From malnutrition to hope: how outreach and nutrition support saved baby *Joe
How we are making strides to keep every child nourished
Taninahun, Sierra Leone – On October 13, 2024, as the morning sun rose over Taninahun Community, a small village four miles from the Moyamba Static II Community Health Centre, a team of dedicated nurses, Lucia, Henrietta and Aminata, arrived for their outreach session. Among the community members seeking help was Agnes, 20 years old, holding her 13-month-old son, *Joe, close to her chest. The nurses greeted them warmly and screened *Joe, identifying him as suffering from Severe Acute Malnutrition (SAM) with a high fever. Concerned about his vitals, the nurses referred Jessie to the inpatient facility (IPF) in Moyamba, urging Agnes to take him there immediately.
*Joe growth and nutritional status measurements confirmed his severe condition: He weighed just 7.5 kg, was 69.0 cm tall, had a mid-upper arm circumference (MUAC) of 11.3 cm (<11.5 cm is within the severe acute malnutrition range), and had poor appetite. His weight-to-height Z-score was very low and below -2SD, and his initial appetite test confirmed that he was struggling to eat. He was immediately admitted in the IPF.
For the next five days, *Joe was in the acute phase of treatment at the IPF, receiving F-75 therapeutic milk. However, the journey to recovery was not smooth: he suffered from re-feeding diarrhea and vomiting for three days. Despite the initial setback, he eventually recovered and was transitioned to ready-to-use therapeutic food (RUTF) and treated with IV ceftriaxone for three days. His rapid diagnostic and retroviral tests were both non-reactive, ruling out other underlying conditions. By October 18, 2024, *Joe had entered the recovery phase, showing signs of improvement. On October 21, he was transferred to the outpatient therapeutic program (OTP) at Static I Community Health Post (CHP), a nearby health facility, to continue his recovery with a one-week RUTF supply.
At the OTP, *Joe had gained some weight, now at 8.0 kg, with a MUAC of 11.6 cm. His appetite had improved, and his Z-score had moved closer to normal. Over the following weeks, he continued treatment and nutritional rehabilitation. By the time of his discharge from the OTP on November 13, 2024, his weight had increased to 8.4 kg, his MUAC was 12.6 cm (normal range), and he was in much better health.
Agnes was relieved and grateful for the care her son received. She admitted feeling distressed during the initial phase of treatment when *Joe suffered from diarrhea, but the health workers reassured her that it was part of his recovery process. Looking back, she was thankful for the support she received, which saved her son’s life.
Before his illness, *Joe’s diet had been inadequate. Agnes had stopped breastfeeding him at six months due to her insufficient diet. She introduced him to the commercial benni-mix pap (porridge) purchased from the local market. When *Joe started vomiting on the pap, she switched to homemade rice porridge mixed with salt and powdered milk, feeding him twice daily. This diet led to a distended belly and digestive issues which worsened his condition.
During *Joe’s treatment, Agnes received counseling on proper complementary feeding, learned how to prepare nutritious meals using locally available food groups, and maintained optimal hygiene practices. She also started listening to community radio programs that provided valuable advice on child nutrition.

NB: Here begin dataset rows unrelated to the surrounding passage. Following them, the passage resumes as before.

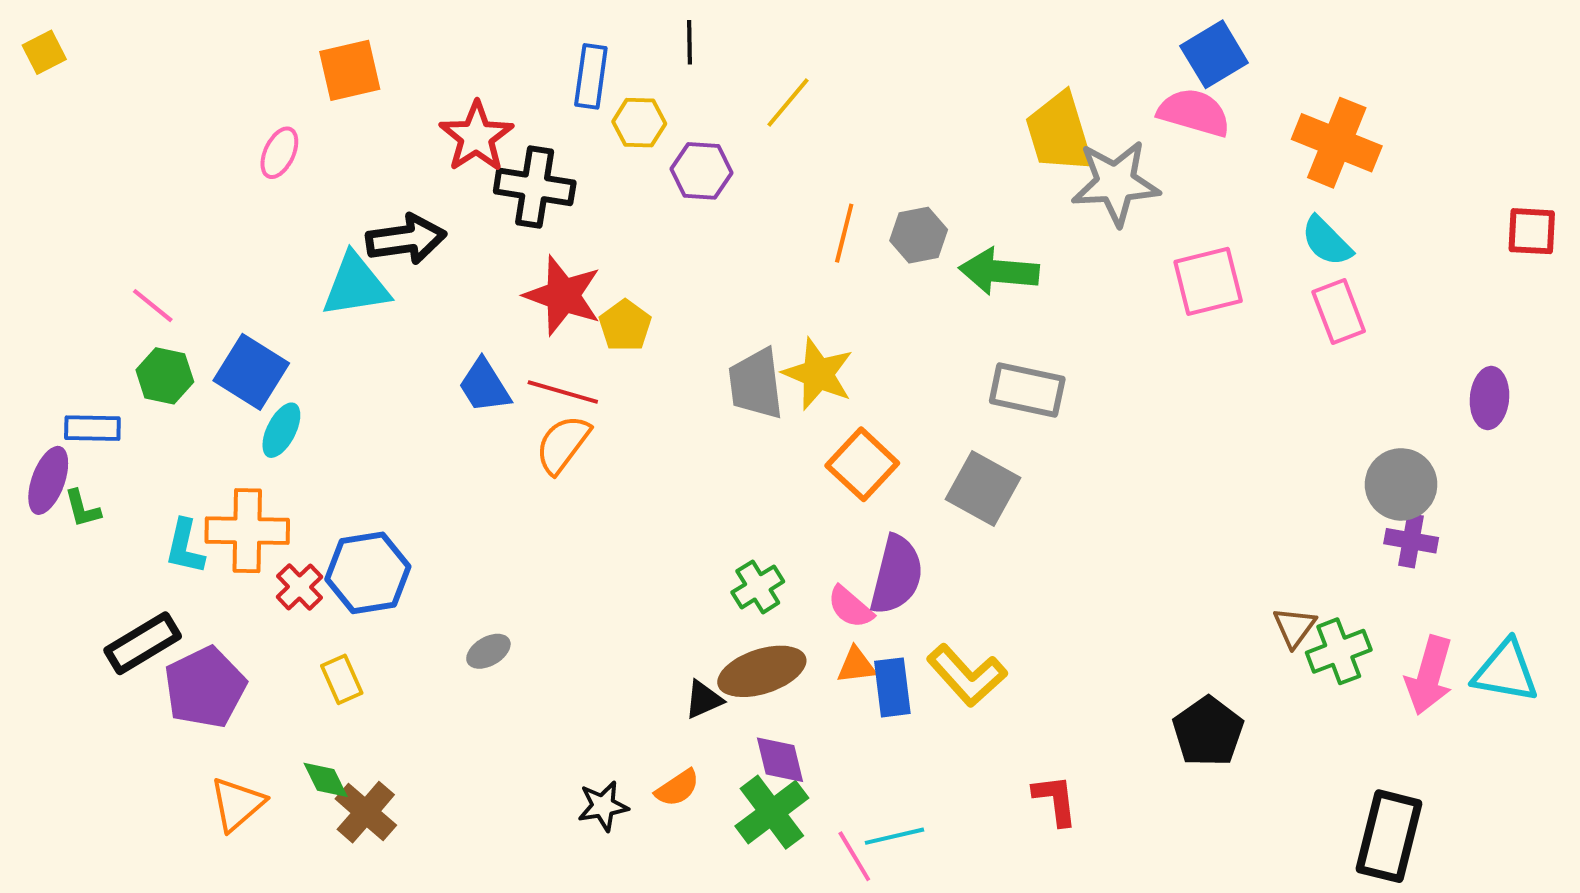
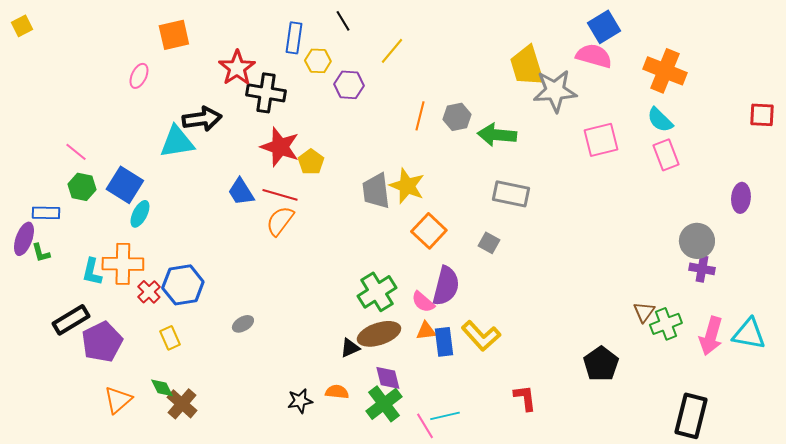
black line: (689, 42) -> (343, 21), turned -30
gray square: (983, 488) -> (489, 243), size x0.6
green cross: (758, 587) -> (377, 292), size x1.5
orange semicircle: (677, 788) -> (337, 392), turned -140

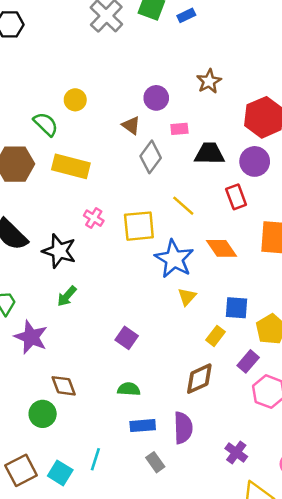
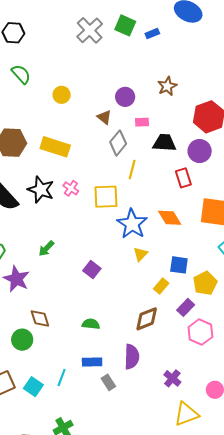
green semicircle: (46, 124) -> (21, 74), moved
yellow line: (183, 206) -> (132, 170), moved, turned 60
black star: (59, 251) -> (41, 190), moved
purple square: (127, 338) -> (92, 270), moved
blue rectangle: (143, 426) -> (92, 362), moved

The impact of these lessons became evident. “Following the local complementary food messages received on the radio and at the health facility has helped my son improve. He can now crawl and stand by himself, and I don’t have to spend so much money on milk anymore,” Agnes shared, “He hasn’t been sick for the past four months, which is a huge relief.”

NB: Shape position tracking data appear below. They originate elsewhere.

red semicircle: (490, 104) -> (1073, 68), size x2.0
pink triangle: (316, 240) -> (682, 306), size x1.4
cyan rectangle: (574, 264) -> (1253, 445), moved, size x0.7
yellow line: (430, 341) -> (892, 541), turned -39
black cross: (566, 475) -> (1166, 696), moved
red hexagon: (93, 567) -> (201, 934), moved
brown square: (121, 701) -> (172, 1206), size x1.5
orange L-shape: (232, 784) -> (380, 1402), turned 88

*Joe’s home environment, however, remains challenging. His father, Edward, 25, works as a volunteer IT support officer, hoping to save enough money to retake his senior secondary school exams. Agnes lives with her elder sister, a petty trader who struggles to provide for herself and her four children. It is not easy for her to feed a family of seven.
Despite these hardships, Agnes is filled with hope. *Joe is now thriving, even taking his first steps. With thanks to the generous support of the Latter-Day Saints Charities through the US Fund for UNICEF, she has learned about the benefits of breastfeeding and proper complementary feeding practices and is determined to share her experience with other mothers in her community. “I urge all mothers to follow proper breastfeeding and complementary feeding practices and take their children to the health facility whenever they are sick or losing weight. It would greatly impact our children’s lives and families,” she advises.
Her next goal is to return to school. Staying home and caring for a sick child has been emotionally exhausting, and she longs to complete her education. Encouraged by her son’s recovery, she sees a future where she could provide better opportunities for him.
*Joe’s story is one of resilience and hope. From the brink of severe malnutrition to a thriving toddler, his journey highlights the importance of early detection, proper nutrition, including ensuring adequate counselling and support on complementary feeding or breastfeeding, and community support in saving young lives.
*Name has been changed to protect the child's identity.